▸ **Quoted text**:
Another check that should always be made is head flatness. Place a straight edge both lengthwise and sideways against the face of the head and use a feeler gauge to measure any gaps between the two. As a rule, out-of-flat should not exceed more than .002″ in any direction on aluminum OHC heads.

A visual inspection should also be made for hairline cracks in the combustion chambers, ports, face, sides and top of the head. Many cracks can be very difficult to see, and may not be visible at all unless you use penetrating dye.

Don’t put all your faith in penetrating dye and your eyeballs for finding cracks because some leaks are invisible and will not show up unless the head is pressure tested. Pressure testing requires sealing up all the water openings in the head and applying regulated air (15 to 30 psi) to the cooling jackets. Leaks are revealed by submerging the head in a tank of water or spraying it with soapy water. Bubbles means the head is leaking and needs to be fixed.

Replacement Recommendations
In situations where the original head is not repairable or would be too expensive to fix, replacing it is the only alternative. Used heads are always an option, but they should be an option of last resort. Why? Because a used head may not be in much better condition than the one you just pulled off your customer’s engine. Hidden cracks, porosity leaks, warpage, cam bore misalignment, worn valve guides and seats, weak valve springs, etc., can lead to problems and expensive comebacks. A “good” head may turn out to be not-so-good – and you’ll be the one who eats the labor on the job. So why take chances? It’s safer to buy a new head.

Brand new OEM cylinder heads can be very expensive, so be sure to check the availability of new aftermarket heads before you buy anything. Aftermarket heads are available from a variety of sources, and typically cost a lot less than new OEM heads. In some instances, an aftermarket head may also be better than an OEM head if it has a thicker casting or other design improvements that make it less vulnerable to cracking or other problems.

Aftermarket heads are available bare (usually with new seats and guides installed), or fully assembled with valves and springs ready to install.

▸ **Data excerpts**:

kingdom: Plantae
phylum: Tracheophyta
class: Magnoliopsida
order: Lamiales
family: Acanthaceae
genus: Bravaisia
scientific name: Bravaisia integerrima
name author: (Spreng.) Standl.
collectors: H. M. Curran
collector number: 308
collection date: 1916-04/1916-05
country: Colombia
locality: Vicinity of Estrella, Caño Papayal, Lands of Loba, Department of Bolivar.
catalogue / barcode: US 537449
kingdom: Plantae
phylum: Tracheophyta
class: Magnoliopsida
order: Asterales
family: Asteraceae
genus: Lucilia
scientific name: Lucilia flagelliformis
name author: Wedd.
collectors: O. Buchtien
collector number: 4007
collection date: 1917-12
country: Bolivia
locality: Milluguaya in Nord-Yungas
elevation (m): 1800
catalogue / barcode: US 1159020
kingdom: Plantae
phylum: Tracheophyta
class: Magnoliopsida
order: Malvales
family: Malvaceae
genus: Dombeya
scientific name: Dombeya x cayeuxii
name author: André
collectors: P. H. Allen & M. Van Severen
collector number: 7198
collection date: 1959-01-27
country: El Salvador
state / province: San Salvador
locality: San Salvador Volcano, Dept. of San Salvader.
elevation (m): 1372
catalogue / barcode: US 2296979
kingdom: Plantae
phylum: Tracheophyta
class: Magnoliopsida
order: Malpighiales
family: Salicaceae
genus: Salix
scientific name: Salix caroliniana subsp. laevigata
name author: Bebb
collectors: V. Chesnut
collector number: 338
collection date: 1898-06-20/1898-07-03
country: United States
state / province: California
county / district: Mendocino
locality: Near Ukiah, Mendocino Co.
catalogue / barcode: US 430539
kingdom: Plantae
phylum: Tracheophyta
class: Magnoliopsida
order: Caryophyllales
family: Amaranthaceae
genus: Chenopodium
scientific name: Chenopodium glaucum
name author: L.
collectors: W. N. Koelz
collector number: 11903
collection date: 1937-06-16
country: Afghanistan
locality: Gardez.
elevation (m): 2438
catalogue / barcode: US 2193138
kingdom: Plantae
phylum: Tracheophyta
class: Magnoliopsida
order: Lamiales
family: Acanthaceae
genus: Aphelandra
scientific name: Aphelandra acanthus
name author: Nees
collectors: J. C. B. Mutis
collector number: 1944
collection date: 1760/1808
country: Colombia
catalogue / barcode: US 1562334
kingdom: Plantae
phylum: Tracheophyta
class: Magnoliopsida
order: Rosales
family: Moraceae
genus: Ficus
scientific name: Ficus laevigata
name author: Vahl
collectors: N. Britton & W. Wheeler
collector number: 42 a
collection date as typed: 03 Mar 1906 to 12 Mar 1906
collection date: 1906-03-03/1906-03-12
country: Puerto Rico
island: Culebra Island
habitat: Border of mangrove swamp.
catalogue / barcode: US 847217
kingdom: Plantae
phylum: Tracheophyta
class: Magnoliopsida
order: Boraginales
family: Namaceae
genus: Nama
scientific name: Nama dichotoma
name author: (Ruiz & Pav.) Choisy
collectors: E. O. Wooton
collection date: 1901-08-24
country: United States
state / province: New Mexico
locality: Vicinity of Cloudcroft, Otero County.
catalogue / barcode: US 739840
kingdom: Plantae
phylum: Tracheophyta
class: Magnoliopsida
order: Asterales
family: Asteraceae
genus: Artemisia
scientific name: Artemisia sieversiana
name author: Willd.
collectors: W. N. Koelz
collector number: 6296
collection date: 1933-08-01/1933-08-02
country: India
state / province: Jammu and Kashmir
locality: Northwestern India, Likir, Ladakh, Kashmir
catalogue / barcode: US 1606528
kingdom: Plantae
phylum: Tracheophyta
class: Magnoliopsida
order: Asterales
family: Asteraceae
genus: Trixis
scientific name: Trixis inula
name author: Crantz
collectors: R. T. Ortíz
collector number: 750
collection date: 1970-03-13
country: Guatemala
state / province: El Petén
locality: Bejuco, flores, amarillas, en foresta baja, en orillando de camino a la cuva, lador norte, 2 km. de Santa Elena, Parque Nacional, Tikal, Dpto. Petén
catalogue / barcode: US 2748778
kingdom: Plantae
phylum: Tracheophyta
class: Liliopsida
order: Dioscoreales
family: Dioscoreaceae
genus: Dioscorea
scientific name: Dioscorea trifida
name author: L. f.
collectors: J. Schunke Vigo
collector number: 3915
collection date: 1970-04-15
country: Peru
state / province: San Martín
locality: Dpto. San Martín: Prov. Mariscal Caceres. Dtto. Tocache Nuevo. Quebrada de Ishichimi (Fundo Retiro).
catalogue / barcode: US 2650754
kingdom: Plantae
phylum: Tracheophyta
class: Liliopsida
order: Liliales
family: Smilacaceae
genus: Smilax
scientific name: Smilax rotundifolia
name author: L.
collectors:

▸ **Directions for this task**: Can you copy the cylinder head text from "A visual inspection" to "use penetrating dye." word for word?

▸ **Exercise solution**:
A visual inspection should also be made for hairline cracks in the combustion chambers, ports, face, sides and top of the head. Many cracks can be very difficult to see, and may not be visible at all unless you use penetrating dye.